Ease of handling (and effective rate of fire).
You wrote that blanket-statement with little, to no, knowledge of ballistics. Your second item alone invalidates your claim because "stopping power" is a very subjective (basically marketing lingo) statement: a .22 pistol to the head has more stopping power than a .227 to the torso, and your off-the-shelf hunting shotgun has more short-range stopping power (to almost any part of the body) than both of them.
(Read up on Mafia killings; more people were killed by .22 caliber pistols than all other guns, including the infamous Tommy Gun.)
"Stopping Power" should never be used to compare weapons without specifying conditions, and even then breaks down to so many sub-components: ammunition used, velocity, kinetic energy, etc.
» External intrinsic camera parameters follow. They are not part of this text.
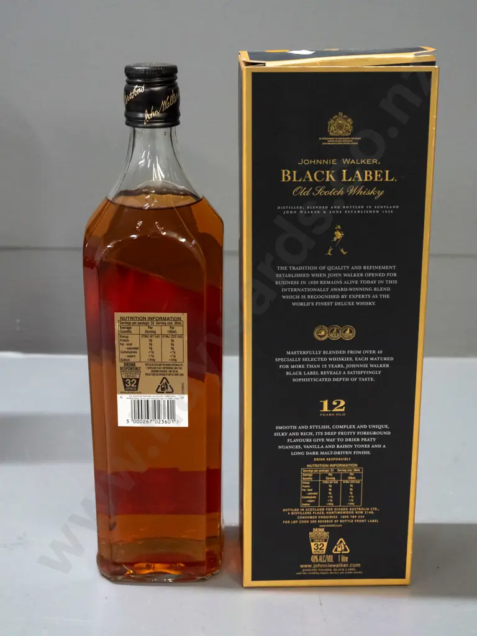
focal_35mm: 56
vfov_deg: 34.3
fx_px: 1029
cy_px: 318
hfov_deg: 26.1
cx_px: 238
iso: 3200
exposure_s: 1/125
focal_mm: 28
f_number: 5.6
An assault rifle firing a full metal jacket round at a torso has a high probability of completely passing through the body. A .357 magnum pistol firing a hollow-point round into the torso is going to mushroom out and expand in the body, increasing the chances of hitting something major.
You can get a handgun that would fire magnum high caliber rounds, but not 20+ at a time, plus only very skilled marksman would be able to shoot such handgun more than one round at a time and maintain any kind of accuracy.
Your statement suggests that only a 'handgun' requires a marksman to maintain any kind of accuracy with sustained firepower; this is completely false.
Have you ever seen the video of an inexperienced insurgent, or gang-banger, shooting an off-the-shelf, cheap, mass-manufactured AK-47 variant? The saying: "couldn't hit the broadside of a barn" wasn't just termed for high-caliber pistols.
If you'd ever attempted to "spray-and-pray" with a cheap mass-manufactured (most commonly found) full-auto assault rifle, you would realize how off your statement is. Your first round could possibly (with luck that any sight adjusting ever happened) be on target, and each successive round would be farther and farther from even being close. Someone taking a second to aim a single pistol round has as much of a chance as the non-experienced, lead-trigger assaulter.
And if you aren't talking about full-auto, then you're "20+ at a time" is way off-base for even the fastest-trigger expert.
There is absolutely no point denying that semi-automatic rifle is by far more deadlier weapon than any comparable handgun.
Semi-automatic rifles are only superior in specific conditions, and even then it depends on the actual weapon, as well as the experience of the person wielding it.
In close range, in a building, etc., the cumbersome non-compact, standard assault rifle can become more of a hindrance than an asset. I would probably take a shotgun, or even a quality handgun over an assault rifle in such an example.